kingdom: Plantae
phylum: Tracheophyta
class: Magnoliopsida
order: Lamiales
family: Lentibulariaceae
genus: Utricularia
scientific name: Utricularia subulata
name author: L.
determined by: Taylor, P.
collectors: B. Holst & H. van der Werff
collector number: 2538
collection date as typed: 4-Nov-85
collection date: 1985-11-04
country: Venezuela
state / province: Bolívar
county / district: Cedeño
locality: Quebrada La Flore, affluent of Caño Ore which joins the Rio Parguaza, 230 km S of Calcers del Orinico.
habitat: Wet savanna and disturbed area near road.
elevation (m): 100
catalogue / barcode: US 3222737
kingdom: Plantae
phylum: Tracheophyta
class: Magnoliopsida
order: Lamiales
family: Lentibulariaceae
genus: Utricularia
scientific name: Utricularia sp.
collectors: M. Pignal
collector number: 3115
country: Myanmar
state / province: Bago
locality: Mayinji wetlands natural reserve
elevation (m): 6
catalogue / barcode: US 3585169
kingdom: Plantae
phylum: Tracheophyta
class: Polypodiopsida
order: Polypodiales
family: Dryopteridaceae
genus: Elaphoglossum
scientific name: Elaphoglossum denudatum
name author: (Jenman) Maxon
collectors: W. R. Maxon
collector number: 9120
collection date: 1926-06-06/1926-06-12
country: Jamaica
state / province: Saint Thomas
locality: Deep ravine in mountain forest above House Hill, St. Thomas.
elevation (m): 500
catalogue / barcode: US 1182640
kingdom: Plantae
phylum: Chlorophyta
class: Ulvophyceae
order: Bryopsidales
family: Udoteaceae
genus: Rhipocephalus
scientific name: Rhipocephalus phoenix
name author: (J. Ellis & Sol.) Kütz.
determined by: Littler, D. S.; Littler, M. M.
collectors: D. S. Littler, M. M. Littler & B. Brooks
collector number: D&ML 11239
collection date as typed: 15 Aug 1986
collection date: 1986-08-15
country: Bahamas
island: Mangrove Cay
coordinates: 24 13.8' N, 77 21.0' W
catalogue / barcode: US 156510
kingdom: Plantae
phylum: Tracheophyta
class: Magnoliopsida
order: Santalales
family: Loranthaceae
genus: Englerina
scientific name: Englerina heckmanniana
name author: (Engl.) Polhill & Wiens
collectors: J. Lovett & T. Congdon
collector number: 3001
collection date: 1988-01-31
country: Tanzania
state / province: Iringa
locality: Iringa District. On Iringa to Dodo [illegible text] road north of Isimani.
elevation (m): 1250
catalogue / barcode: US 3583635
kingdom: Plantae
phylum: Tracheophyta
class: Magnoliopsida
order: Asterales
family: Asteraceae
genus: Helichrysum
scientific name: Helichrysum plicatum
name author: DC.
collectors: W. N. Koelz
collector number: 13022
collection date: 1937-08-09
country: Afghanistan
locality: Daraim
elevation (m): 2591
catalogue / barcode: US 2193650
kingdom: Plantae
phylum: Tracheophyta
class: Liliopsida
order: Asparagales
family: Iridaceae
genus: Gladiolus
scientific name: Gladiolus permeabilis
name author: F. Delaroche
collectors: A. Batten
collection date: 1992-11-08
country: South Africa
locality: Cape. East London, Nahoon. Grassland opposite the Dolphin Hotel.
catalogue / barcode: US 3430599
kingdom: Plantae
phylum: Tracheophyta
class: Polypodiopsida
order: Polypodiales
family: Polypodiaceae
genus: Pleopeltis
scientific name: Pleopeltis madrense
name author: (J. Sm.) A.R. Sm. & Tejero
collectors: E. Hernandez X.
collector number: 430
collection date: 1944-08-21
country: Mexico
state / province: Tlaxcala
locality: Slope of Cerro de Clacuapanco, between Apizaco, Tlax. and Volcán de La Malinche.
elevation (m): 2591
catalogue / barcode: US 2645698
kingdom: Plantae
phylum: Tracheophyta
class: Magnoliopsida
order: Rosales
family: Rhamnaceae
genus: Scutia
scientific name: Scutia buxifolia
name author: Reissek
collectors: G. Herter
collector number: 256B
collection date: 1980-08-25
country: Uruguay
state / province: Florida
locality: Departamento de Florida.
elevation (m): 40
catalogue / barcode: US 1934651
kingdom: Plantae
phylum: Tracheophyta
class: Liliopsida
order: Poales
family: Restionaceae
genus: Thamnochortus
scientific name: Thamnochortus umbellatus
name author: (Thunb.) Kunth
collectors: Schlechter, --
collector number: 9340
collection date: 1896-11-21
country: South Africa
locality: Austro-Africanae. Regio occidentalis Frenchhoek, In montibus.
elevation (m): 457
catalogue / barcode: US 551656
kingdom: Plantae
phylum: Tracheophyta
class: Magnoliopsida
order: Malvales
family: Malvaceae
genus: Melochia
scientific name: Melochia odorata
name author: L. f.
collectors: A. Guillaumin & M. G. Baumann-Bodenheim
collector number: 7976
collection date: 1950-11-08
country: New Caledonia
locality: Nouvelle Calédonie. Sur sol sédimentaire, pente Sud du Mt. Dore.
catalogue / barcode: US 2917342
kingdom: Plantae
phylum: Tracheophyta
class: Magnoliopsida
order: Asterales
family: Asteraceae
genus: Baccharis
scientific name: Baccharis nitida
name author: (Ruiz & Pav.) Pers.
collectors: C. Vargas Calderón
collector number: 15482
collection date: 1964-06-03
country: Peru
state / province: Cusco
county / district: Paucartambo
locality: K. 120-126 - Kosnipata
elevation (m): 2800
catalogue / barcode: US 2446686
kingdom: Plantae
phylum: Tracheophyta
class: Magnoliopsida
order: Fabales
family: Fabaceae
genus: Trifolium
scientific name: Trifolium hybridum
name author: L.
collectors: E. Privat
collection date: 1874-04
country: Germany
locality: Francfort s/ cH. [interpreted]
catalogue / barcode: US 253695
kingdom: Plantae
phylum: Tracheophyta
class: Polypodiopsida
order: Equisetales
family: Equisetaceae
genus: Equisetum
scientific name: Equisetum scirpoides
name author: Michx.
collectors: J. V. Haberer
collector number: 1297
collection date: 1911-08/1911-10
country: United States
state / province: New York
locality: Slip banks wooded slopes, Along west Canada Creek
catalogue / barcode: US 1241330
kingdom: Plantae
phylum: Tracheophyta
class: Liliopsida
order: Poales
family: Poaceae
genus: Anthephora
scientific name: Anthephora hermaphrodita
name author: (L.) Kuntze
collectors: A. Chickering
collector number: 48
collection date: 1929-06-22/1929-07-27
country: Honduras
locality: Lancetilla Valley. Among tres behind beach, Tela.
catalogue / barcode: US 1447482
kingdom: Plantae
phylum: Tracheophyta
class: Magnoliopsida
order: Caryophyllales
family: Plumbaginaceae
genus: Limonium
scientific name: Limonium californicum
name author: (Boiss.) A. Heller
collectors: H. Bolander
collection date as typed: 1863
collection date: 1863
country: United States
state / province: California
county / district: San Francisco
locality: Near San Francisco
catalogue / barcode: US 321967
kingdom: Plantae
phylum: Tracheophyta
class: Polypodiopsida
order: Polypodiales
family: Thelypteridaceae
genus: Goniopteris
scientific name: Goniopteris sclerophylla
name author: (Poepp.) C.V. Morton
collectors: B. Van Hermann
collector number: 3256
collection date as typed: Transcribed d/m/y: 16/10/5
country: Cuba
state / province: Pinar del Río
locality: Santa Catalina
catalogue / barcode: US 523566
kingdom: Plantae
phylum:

****************************************

◆ What is required
Convert every line of the rows above into a two-column Markdown table with the headers No. and Entry. Number the lines consecutively under No., put each line's text under Entry, and leave out blank lines.

◆ Output for this exercise
| No. | Entry |
|---|---|
| 1 | kingdom: Plantae |
| 2 | phylum: Tracheophyta |
| 3 | class: Magnoliopsida |
| 4 | order: Lamiales |
| 5 | family: Lentibulariaceae |
| 6 | genus: Utricularia |
| 7 | scientific name: Utricularia subulata |
| 8 | name author: L. |
| 9 | determined by: Taylor, P. |
| 10 | collectors: B. Holst & H. van der Werff |
| 11 | collector number: 2538 |
| 12 | collection date as typed: 4-Nov-85 |
| 13 | collection date: 1985-11-04 |
| 14 | country: Venezuela |
| 15 | state / province: Bolívar |
| 16 | county / district: Cedeño |
| 17 | locality: Quebrada La Flore, affluent of Caño Ore which joins the Rio Parguaza, 230 km S of Calcers del Orinico. |
| 18 | habitat: Wet savanna and disturbed area near road. |
| 19 | elevation (m): 100 |
| 20 | catalogue / barcode: US 3222737 |
| 21 | kingdom: Plantae |
| 22 | phylum: Tracheophyta |
| 23 | class: Magnoliopsida |
| 24 | order: Lamiales |
| 25 | family: Lentibulariaceae |
| 26 | genus: Utricularia |
| 27 | scientific name: Utricularia sp. |
| 28 | collectors: M. Pignal |
| 29 | collector number: 3115 |
| 30 | country: Myanmar |
| 31 | state / province: Bago |
| 32 | locality: Mayinji wetlands natural reserve |
| 33 | elevation (m): 6 |
| 34 | catalogue / barcode: US 3585169 |
| 35 | kingdom: Plantae |
| 36 | phylum: Tracheophyta |
| 37 | class: Polypodiopsida |
| 38 | order: Polypodiales |
| 39 | family: Dryopteridaceae |
| 40 | genus: Elaphoglossum |
| 41 | scientific name: Elaphoglossum denudatum |
| 42 | name author: (Jenman) Maxon |
| 43 | collectors: W. R. Maxon |
| 44 | collector number: 9120 |
| 45 | collection date: 1926-06-06/1926-06-12 |
| 46 | country: Jamaica |
| 47 | state / province: Saint Thomas |
| 48 | locality: Deep ravine in mountain forest above House Hill, St. Thomas. |
| 49 | elevation (m): 500 |
| 50 | catalogue / barcode: US 1182640 |
| 51 | kingdom: Plantae |
| 52 | phylum: Chlorophyta |
| 53 | class: Ulvophyceae |
| 54 | order: Bryopsidales |
| 55 | family: Udoteaceae |
| 56 | genus: Rhipocephalus |
| 57 | scientific name: Rhipocephalus phoenix |
| 58 | name author: (J. Ellis & Sol.) Kütz. |
| 59 | determined by: Littler, D. S.; Littler, M. M. |
| 60 | collectors: D. S. Littler, M. M. Littler & B. Brooks |
| 61 | collector number: D&ML 11239 |
| 62 | collection date as typed: 15 Aug 1986 |
| 63 | collection date: 1986-08-15 |
| 64 | country: Bahamas |
| 65 | island: Mangrove Cay |
| 66 | coordinates: 24 13.8' N, 77 21.0' W |
| 67 | catalogue / barcode: US 156510 |
| 68 | kingdom: Plantae |
| 69 | phylum: Tracheophyta |
| 70 | class: Magnoliopsida |
| 71 | order: Santalales |
| 72 | family: Loranthaceae |
| 73 | genus: Englerina |
| 74 | scientific name: Englerina heckmanniana |
| 75 | name author: (Engl.) Polhill & Wiens |
| 76 | collectors: J. Lovett & T. Congdon |
| 77 | collector number: 3001 |
| 78 | collection date: 1988-01-31 |
| 79 | country: Tanzania |
| 80 | state / province: Iringa |
| 81 | locality: Iringa District. On Iringa to Dodo [illegible text] road north of Isimani. |
| 82 | elevation (m): 1250 |
| 83 | catalogue / barcode: US 3583635 |
| 84 | kingdom: Plantae |
| 85 | phylum: Tracheophyta |
| 86 | class: Magnoliopsida |
| 87 | order: Asterales |
| 88 | family: Asteraceae |
| 89 | genus: Helichrysum |
| 90 | scientific name: Helichrysum plicatum |
| 91 | name author: DC. |
| 92 | collectors: W. N. Koelz |
| 93 | collector number: 13022 |
| 94 | collection date: 1937-08-09 |
| 95 | country: Afghanistan |
| 96 | locality: Daraim |
| 97 | elevation (m): 2591 |
| 98 | catalogue / barcode: US 2193650 |
| 99 | kingdom: Plantae |
| 100 | phylum: Tracheophyta |
| 101 | class: Liliopsida |
| 102 | order: Asparagales |
| 103 | family: Iridaceae |
| 104 | genus: Gladiolus |
| 105 | scientific name: Gladiolus permeabilis |
| 106 | name author: F. Delaroche |
| 107 | collectors: A. Batten |
| 108 | collection date: 1992-11-08 |
| 109 | country: South Africa |
| 110 | locality: Cape. East London, Nahoon. Grassland opposite the Dolphin Hotel. |
| 111 | catalogue / barcode: US 3430599 |
| 112 | kingdom: Plantae |
| 113 | phylum: Tracheophyta |
| 114 | class: Polypodiopsida |
| 115 | order: Polypodiales |
| 116 | family: Polypodiaceae |
| 117 | genus: Pleopeltis |
| 118 | scientific name: Pleopeltis madrense |
| 119 | name author: (J. Sm.) A.R. Sm. & Tejero |
| 120 | collectors: E. Hernandez X. |
| 121 | collector number: 430 |
| 122 | collection date: 1944-08-21 |
| 123 | country: Mexico |
| 124 | state / province: Tlaxcala |
| 125 | locality: Slope of Cerro de Clacuapanco, between Apizaco, Tlax. and Volcán de La Malinche. |
| 126 | elevation (m): 2591 |
| 127 | catalogue / barcode: US 2645698 |
| 128 | kingdom: Plantae |
| 129 | phylum: Tracheophyta |
| 130 | class: Magnoliopsida |
| 131 | order: Rosales |
| 132 | family: Rhamnaceae |
| 133 | genus: Scutia |
| 134 | scientific name: Scutia buxifolia |
| 135 | name author: Reissek |
| 136 | collectors: G. Herter |
| 137 | collector number: 256B |
| 138 | collection date: 1980-08-25 |
| 139 | country: Uruguay |
| 140 | state / province: Florida |
| 141 | locality: Departamento de Florida. |
| 142 | elevation (m): 40 |
| 143 | catalogue / barcode: US 1934651 |
| 144 | kingdom: Plantae |
| 145 | phylum: Tracheophyta |
| 146 | class: Liliopsida |
| 147 | order: Poales |
| 148 | family: Restionaceae |
| 149 | genus: Thamnochortus |
| 150 | scientific name: Thamnochortus umbellatus |
| 151 | name author: (Thunb.) Kunth |
| 152 | collectors: Schlechter, -- |
| 153 | collector number: 9340 |
| 154 | collection date: 1896-11-21 |
| 155 | country: South Africa |
| 156 | locality: Austro-Africanae. Regio occidentalis Frenchhoek, In montibus. |
| 157 | elevation (m): 457 |
| 158 | catalogue / barcode: US 551656 |
| 159 | kingdom: Plantae |
| 160 | phylum: Tracheophyta |
| 161 | class: Magnoliopsida |
| 162 | order: Malvales |
| 163 | family: Malvaceae |
| 164 | genus: Melochia |
| 165 | scientific name: Melochia odorata |
| 166 | name author: L. f. |
| 167 | collectors: A. Guillaumin & M. G. Baumann-Bodenheim |
| 168 | collector number: 7976 |
| 169 | collection date: 1950-11-08 |
| 170 | country: New Caledonia |
| 171 | locality: Nouvelle Calédonie. Sur sol sédimentaire, pente Sud du Mt. Dore. |
| 172 | catalogue / barcode: US 2917342 |
| 173 | kingdom: Plantae |
| 174 | phylum: Tracheophyta |
| 175 | class: Magnoliopsida |
| 176 | order: Asterales |
| 177 | family: Asteraceae |
| 178 | genus: Baccharis |
| 179 | scientific name: Baccharis nitida |
| 180 | name author: (Ruiz & Pav.) Pers. |
| 181 | collectors: C. Vargas Calderón |
| 182 | collector number: 15482 |
| 183 | collection date: 1964-06-03 |
| 184 | country: Peru |
| 185 | state / province: Cusco |
| 186 | county / district: Paucartambo |
| 187 | locality: K. 120-126 - Kosnipata |
| 188 | elevation (m): 2800 |
| 189 | catalogue / barcode: US 2446686 |
| 190 | kingdom: Plantae |
| 191 | phylum: Tracheophyta |
| 192 | class: Magnoliopsida |
| 193 | order: Fabales |
| 194 | family: Fabaceae |
| 195 | genus: Trifolium |
| 196 | scientific name: Trifolium hybridum |
| 197 | name author: L. |
| 198 | collectors: E. Privat |
| 199 | collection date: 1874-04 |
| 200 | country: Germany |
| 201 | locality: Francfort s/ cH. [interpreted] |
| 202 | catalogue / barcode: US 253695 |
| 203 | kingdom: Plantae |
| 204 | phylum: Tracheophyta |
| 205 | class: Polypodiopsida |
| 206 | order: Equisetales |
| 207 | family: Equisetaceae |
| 208 | genus: Equisetum |
| 209 | scientific name: Equisetum scirpoides |
| 210 | name author: Michx. |
| 211 | collectors: J. V. Haberer |
| 212 | collector number: 1297 |
| 213 | collection date: 1911-08/1911-10 |
| 214 | country: United States |
| 215 | state / province: New York |
| 216 | locality: Slip banks wooded slopes, Along west Canada Creek |
| 217 | catalogue / barcode: US 1241330 |
| 218 | kingdom: Plantae |
| 219 | phylum: Tracheophyta |
| 220 | class: Liliopsida |
| 221 | order: Poales |
| 222 | family: Poaceae |
| 223 | genus: Anthephora |
| 224 | scientific name: Anthephora hermaphrodita |
| 225 | name author: (L.) Kuntze |
| 226 | collectors: A. Chickering |
| 227 | collector number: 48 |
| 228 | collection date: 1929-06-22/1929-07-27 |
| 229 | country: Honduras |
| 230 | locality: Lancetilla Valley. Among tres behind beach, Tela. |
| 231 | catalogue / barcode: US 1447482 |
| 232 | kingdom: Plantae |
| 233 | phylum: Tracheophyta |
| 234 | class: Magnoliopsida |
| 235 | order: Caryophyllales |
| 236 | family: Plumbaginaceae |
| 237 | genus: Limonium |
| 238 | scientific name: Limonium californicum |
| 239 | name author: (Boiss.) A. Heller |
| 240 | collectors: H. Bolander |
| 241 | collection date as typed: 1863 |
| 242 | collection date: 1863 |
| 243 | country: United States |
| 244 | state / province: California |
| 245 | county / district: San Francisco |
| 246 | locality: Near San Francisco |
| 247 | catalogue / barcode: US 321967 |
| 248 | kingdom: Plantae |
| 249 | phylum: Tracheophyta |
| 250 | class: Polypodiopsida |
| 251 | order: Polypodiales |
| 252 | family: Thelypteridaceae |
| 253 | genus: Goniopteris |
| 254 | scientific name: Goniopteris sclerophylla |
| 255 | name author: (Poepp.) C.V. Morton |
| 256 | collectors: B. Van Hermann |
| 257 | collector number: 3256 |
| 258 | collection date as typed: Transcribed d/m/y: 16/10/5 |
| 259 | country: Cuba |
| 260 | state / province: Pinar del Río |
| 261 | locality: Santa Catalina |
| 262 | catalogue / barcode: US 523566 |
| 263 | kingdom: Plantae |
| 264 | phylum: |